▶ [Extract to read]:
This is on an x86_64 Fedora 22 box with the Fedora package, under Python 3 (the RPM claims to be python3-coverage-4.0-0.10.b1.fc22.x86_64). Partial stacktrace:
#!shell
File "/usr/lib64/python3.4/site-packages/coverage/control.py", line 1010, in html_report
return reporter.report(morfs)
File "/usr/lib64/python3.4/site-packages/coverage/html.py", line 124, in report
self.report_files(self.html_file, morfs, self.config.html_dir)
File "/usr/lib64/python3.4/site-packages/coverage/report.py", line 83, in report_files
report_fn(fr, self.coverage._analyze(fr))
File "/usr/lib64/python3.4/site-packages/coverage/html.py", line 169, in html_file
this_hash = self.file_hash(source.encode('utf-8'), fr)
File "/usr/lib64/python3.4/site-packages/coverage/html.py", line 160, in file_hash
self.coverage.data.add_to_hash(fr.filename, m)

▶ [Exercise requirements]:
a) According to the crash report, which RPM version is installed?
b) Reproduce the crash report word for word, starting with "This is on an" and going on through "this_hash = self.file_hash(source.encode('utf-8'), fr)".
c) Write the next part of the crash report, picking up right after its last line.

(Collected data)
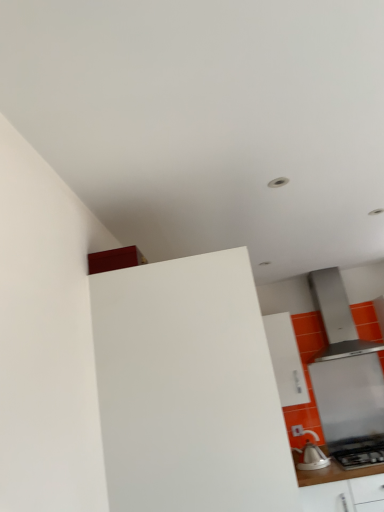
Question: From their relative heights in the image, would you say satin silver range hood at right is taller or shorter than white matte cabinet at center, which is the 1th cabinetry in left-to-right order?

Choices:
 (A) tall
 (B) short

Answer: (B)

Question: From the image's perspective, relative to white matte cabinet at center, the 2th cabinetry from the back, is satin silver range hood at right above or below?

Choices:
 (A) below
 (B) above

Answer: (A)

Question: Estimate the real-world distances between objects in this image. Which object is closer to the satin silver range hood at upper right?

Choices:
 (A) white glossy kettle at lower right
 (B) white glossy counter at lower right
 (C) white matte cabinet at center, the 2th cabinetry from the back
 (D) white glossy cabinet at upper center, the first cabinetry positioned from the right
 (E) satin silver range hood at right

Answer: (E)

Question: Considering the real-world distances, which object is farthest from the white glossy cabinet at upper center, the first cabinetry positioned from the right?

Choices:
 (A) satin silver range hood at upper right
 (B) white glossy kettle at lower right
 (C) satin silver range hood at right
 (D) white matte cabinet at center, which is the 1th cabinetry in left-to-right order
 (E) white glossy counter at lower right

Answer: (D)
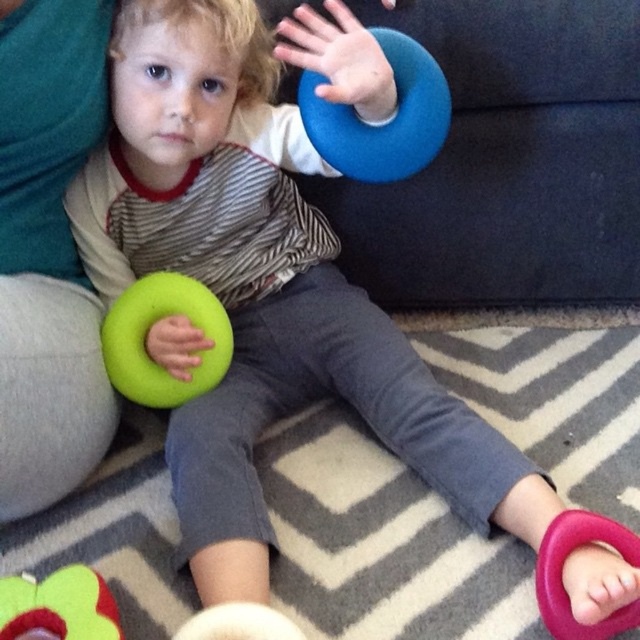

▶ [Expected responses]:
a) python3-coverage-4.0-0.10.b1.fc22.x86_64

b)
This is on an x86_64 Fedora 22 box with the Fedora package, under Python 3 (the RPM claims to be python3-coverage-4.0-0.10.b1.fc22.x86_64). Partial stacktrace:
#!shell
File "/usr/lib64/python3.4/site-packages/coverage/control.py", line 1010, in html_report
return reporter.report(morfs)
File "/usr/lib64/python3.4/site-packages/coverage/html.py", line 124, in report
self.report_files(self.html_file, morfs, self.config.html_dir)
File "/usr/lib64/python3.4/site-packages/coverage/report.py", line 83, in report_files
report_fn(fr, self.coverage._analyze(fr))
File "/usr/lib64/python3.4/site-packages/coverage/html.py", line 169, in html_file
this_hash = self.file_hash(source.encode('utf-8'), fr)

c)
File "/usr/lib64/python3.4/site-packages/coverage/data.py", line 535, in add_to_hash
hasher.update(sorted(self.arcs(filename)))
TypeError: 'NoneType' object is not iterable
This appears to occur because arcs() is returning None for at least one of the files in my project. The documentation for arcs() says that None is an acceptable return value...
Things work normally again for me if I modify the add_to_hash() function to check for a None return value, and if so, skip the hasher update.